▸ Exercise description
Please write out every record below exactly as it stands.
-- Excerpted data follows --
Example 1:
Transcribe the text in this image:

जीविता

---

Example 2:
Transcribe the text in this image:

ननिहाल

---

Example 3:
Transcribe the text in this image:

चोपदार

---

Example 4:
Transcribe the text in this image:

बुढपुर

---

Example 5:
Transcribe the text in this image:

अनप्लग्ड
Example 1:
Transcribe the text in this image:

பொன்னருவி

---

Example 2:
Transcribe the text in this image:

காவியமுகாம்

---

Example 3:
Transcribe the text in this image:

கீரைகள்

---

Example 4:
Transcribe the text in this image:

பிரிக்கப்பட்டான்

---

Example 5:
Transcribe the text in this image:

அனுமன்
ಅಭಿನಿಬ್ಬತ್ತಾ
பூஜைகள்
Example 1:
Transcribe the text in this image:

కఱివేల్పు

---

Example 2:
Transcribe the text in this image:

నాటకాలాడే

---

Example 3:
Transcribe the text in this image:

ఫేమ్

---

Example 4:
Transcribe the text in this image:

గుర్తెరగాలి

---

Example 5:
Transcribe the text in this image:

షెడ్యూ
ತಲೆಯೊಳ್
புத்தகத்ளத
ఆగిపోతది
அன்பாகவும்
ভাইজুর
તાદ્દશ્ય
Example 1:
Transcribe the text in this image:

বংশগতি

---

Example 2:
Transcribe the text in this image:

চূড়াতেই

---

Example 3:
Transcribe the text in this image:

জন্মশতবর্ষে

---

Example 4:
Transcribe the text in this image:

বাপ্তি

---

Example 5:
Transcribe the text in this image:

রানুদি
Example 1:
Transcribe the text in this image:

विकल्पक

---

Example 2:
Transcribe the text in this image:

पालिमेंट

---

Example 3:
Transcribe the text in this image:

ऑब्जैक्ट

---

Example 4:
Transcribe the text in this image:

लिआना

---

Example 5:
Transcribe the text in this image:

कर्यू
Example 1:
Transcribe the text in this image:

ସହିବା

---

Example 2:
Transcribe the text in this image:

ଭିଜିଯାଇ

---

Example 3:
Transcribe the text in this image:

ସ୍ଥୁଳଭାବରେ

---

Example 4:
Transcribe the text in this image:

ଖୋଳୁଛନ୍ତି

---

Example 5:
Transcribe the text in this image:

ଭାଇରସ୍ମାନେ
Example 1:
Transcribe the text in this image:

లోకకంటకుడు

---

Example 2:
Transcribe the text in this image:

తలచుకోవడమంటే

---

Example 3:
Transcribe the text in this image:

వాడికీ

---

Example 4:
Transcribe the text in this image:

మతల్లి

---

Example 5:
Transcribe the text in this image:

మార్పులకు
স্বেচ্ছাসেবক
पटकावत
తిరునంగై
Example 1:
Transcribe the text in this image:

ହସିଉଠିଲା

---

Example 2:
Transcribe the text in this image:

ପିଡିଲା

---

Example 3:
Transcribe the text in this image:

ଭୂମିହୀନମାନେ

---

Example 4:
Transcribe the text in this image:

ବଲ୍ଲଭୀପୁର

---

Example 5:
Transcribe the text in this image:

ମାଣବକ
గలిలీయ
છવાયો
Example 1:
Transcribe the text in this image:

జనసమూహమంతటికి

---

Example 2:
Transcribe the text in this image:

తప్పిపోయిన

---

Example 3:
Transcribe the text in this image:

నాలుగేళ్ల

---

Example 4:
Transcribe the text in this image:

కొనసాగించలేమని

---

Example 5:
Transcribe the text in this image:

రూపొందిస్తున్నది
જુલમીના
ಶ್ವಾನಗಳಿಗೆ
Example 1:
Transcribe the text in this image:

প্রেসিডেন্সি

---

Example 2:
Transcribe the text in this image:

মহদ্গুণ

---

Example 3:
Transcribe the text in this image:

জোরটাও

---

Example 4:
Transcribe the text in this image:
-- Excerpted data concluded --
▸ Reply
Example 1:
Transcribe the text in this image:

जीविता

---

Example 2:
Transcribe the text in this image:

ननिहाल

---

Example 3:
Transcribe the text in this image:

चोपदार

---

Example 4:
Transcribe the text in this image:

बुढपुर

---

Example 5:
Transcribe the text in this image:

अनप्लग्ड
Example 1:
Transcribe the text in this image:

பொன்னருவி

---

Example 2:
Transcribe the text in this image:

காவியமுகாம்

---

Example 3:
Transcribe the text in this image:

கீரைகள்

---

Example 4:
Transcribe the text in this image:

பிரிக்கப்பட்டான்

---

Example 5:
Transcribe the text in this image:

அனுமன்
ಅಭಿನಿಬ್ಬತ್ತಾ
பூஜைகள்
Example 1:
Transcribe the text in this image:

కఱివేల్పు

---

Example 2:
Transcribe the text in this image:

నాటకాలాడే

---

Example 3:
Transcribe the text in this image:

ఫేమ్

---

Example 4:
Transcribe the text in this image:

గుర్తెరగాలి

---

Example 5:
Transcribe the text in this image:

షెడ్యూ
ತಲೆಯೊಳ್
புத்தகத்ளத
ఆగిపోతది
அன்பாகவும்
ভাইজুর
તાદ્દશ્ય
Example 1:
Transcribe the text in this image:

বংশগতি

---

Example 2:
Transcribe the text in this image:

চূড়াতেই

---

Example 3:
Transcribe the text in this image:

জন্মশতবর্ষে

---

Example 4:
Transcribe the text in this image:

বাপ্তি

---

Example 5:
Transcribe the text in this image:

রানুদি
Example 1:
Transcribe the text in this image:

विकल्पक

---

Example 2:
Transcribe the text in this image:

पालिमेंट

---

Example 3:
Transcribe the text in this image:

ऑब्जैक्ट

---

Example 4:
Transcribe the text in this image:

लिआना

---

Example 5:
Transcribe the text in this image:

कर्यू
Example 1:
Transcribe the text in this image:

ସହିବା

---

Example 2:
Transcribe the text in this image:

ଭିଜିଯାଇ

---

Example 3:
Transcribe the text in this image:

ସ୍ଥୁଳଭାବରେ

---

Example 4:
Transcribe the text in this image:

ଖୋଳୁଛନ୍ତି

---

Example 5:
Transcribe the text in this image:

ଭାଇରସ୍ମାନେ
Example 1:
Transcribe the text in this image:

లోకకంటకుడు

---

Example 2:
Transcribe the text in this image:

తలచుకోవడమంటే

---

Example 3:
Transcribe the text in this image:

వాడికీ

---

Example 4:
Transcribe the text in this image:

మతల్లి

---

Example 5:
Transcribe the text in this image:

మార్పులకు
স্বেচ্ছাসেবক
पटकावत
తిరునంగై
Example 1:
Transcribe the text in this image:

ହସିଉଠିଲା

---

Example 2:
Transcribe the text in this image:

ପିଡିଲା

---

Example 3:
Transcribe the text in this image:

ଭୂମିହୀନମାନେ

---

Example 4:
Transcribe the text in this image:

ବଲ୍ଲଭୀପୁର

---

Example 5:
Transcribe the text in this image:

ମାଣବକ
గలిలీయ
છવાયો
Example 1:
Transcribe the text in this image:

జనసమూహమంతటికి

---

Example 2:
Transcribe the text in this image:

తప్పిపోయిన

---

Example 3:
Transcribe the text in this image:

నాలుగేళ్ల

---

Example 4:
Transcribe the text in this image:

కొనసాగించలేమని

---

Example 5:
Transcribe the text in this image:

రూపొందిస్తున్నది
જુલમીના
ಶ್ವಾನಗಳಿಗೆ
Example 1:
Transcribe the text in this image:

প্রেসিডেন্সি

---

Example 2:
Transcribe the text in this image:

মহদ্গুণ

---

Example 3:
Transcribe the text in this image:

জোরটাও

---

Example 4:
Transcribe the text in this image:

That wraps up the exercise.